Now, Mr Speaker, let us suggest to you that somebody really wished to go to one of these consultation processes and was not able to. What would they do? They can contact the consultant, and we will make another arrangement for them. It is as simple as that. I do notice that in the past, of course, the Liberal Party could whack on a community meeting and get 15 people in a phone box at any minute’s notice at all, yet they have temerity to criticise us.

This issue, Mr Speaker, has been in the public arena well and truly for a long time. The first time I went public on this was in May this year—May. Mr Speaker, I will say this again, because Mrs Dunn had her attention distracted by one of her colleagues: if somebody wants to go to these sessions and cannot get to it, there will be other arrangements made for them to get the same information—very simple. This is an honest process, and these people can rant and rave and carry on until the cows come home, but this is a process which is genuine, Mr Speaker, and one which will give certainty to the community and will move them forward.
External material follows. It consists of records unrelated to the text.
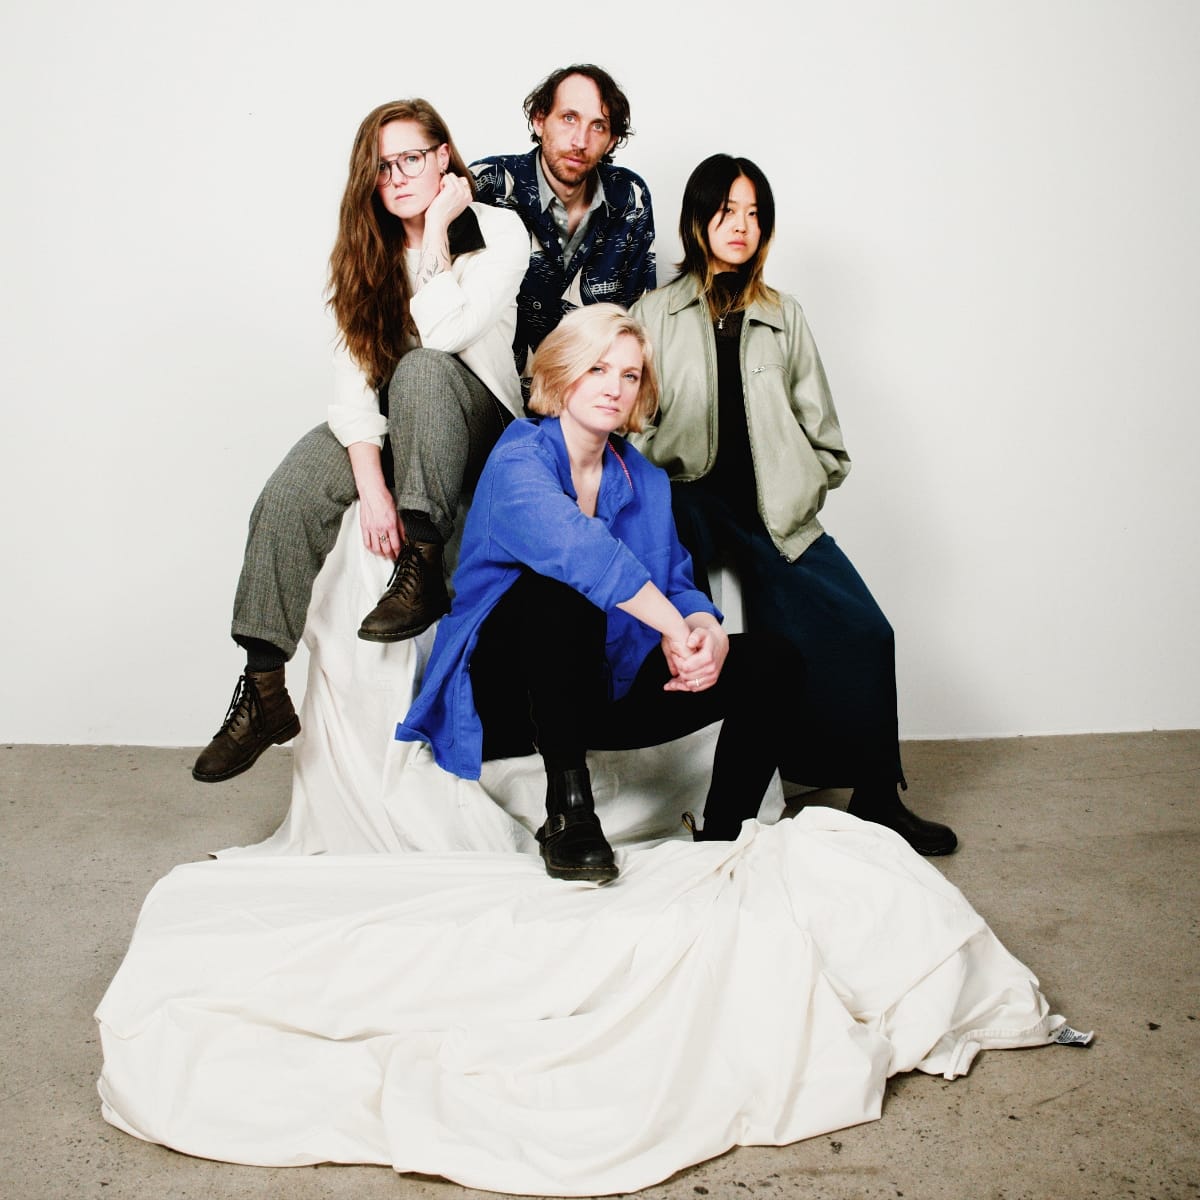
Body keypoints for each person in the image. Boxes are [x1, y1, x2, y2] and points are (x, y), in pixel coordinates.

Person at [395, 304, 802, 883]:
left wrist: (706, 634)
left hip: (601, 688)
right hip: (510, 699)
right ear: (563, 373)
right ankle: (567, 817)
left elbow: (679, 584)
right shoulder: (519, 460)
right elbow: (585, 556)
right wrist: (673, 627)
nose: (614, 388)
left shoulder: (647, 482)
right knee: (561, 593)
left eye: (629, 375)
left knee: (773, 659)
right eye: (597, 369)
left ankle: (721, 839)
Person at [630, 154, 958, 856]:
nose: (741, 226)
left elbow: (823, 431)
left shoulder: (785, 316)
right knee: (708, 627)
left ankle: (876, 793)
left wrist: (804, 482)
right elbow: (632, 420)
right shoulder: (654, 312)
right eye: (727, 212)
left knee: (866, 629)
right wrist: (657, 483)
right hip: (685, 499)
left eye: (754, 214)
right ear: (698, 220)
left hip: (770, 509)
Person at [192, 99, 527, 784]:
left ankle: (424, 567)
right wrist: (372, 488)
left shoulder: (499, 231)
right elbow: (351, 387)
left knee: (421, 368)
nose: (398, 176)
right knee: (288, 493)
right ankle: (262, 689)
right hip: (398, 426)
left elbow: (445, 338)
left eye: (412, 158)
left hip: (476, 422)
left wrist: (436, 232)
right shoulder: (365, 251)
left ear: (443, 158)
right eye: (382, 168)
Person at [468, 63, 657, 384]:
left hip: (586, 399)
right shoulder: (489, 184)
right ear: (540, 120)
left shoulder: (630, 197)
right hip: (495, 392)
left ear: (612, 140)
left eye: (598, 126)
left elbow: (635, 320)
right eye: (569, 118)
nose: (580, 140)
As I said, there are two types of people: those people that wish to continue to litigate the closure of the schools, and those opposite sit in that group, and there are people who want the community to move forward, and those are the people we want to hear from.

Outdoor cafes

MR SMYTH: My question is to the Minister for Territory and Municipal Services. Minister, on 28 June this year you approved an increase in a range of fees that apply to outdoor cafes where the proprietors of these cafes wish to place objects in a public place. In the explanatory statement that accompanied the notice of these new fees you said:

Fees for the placement of objects for outdoor cafes in a public place have been increased by 33 per cent from 1 July 2007. This increase is part of a program to increase these fees by 100 per cent over three years.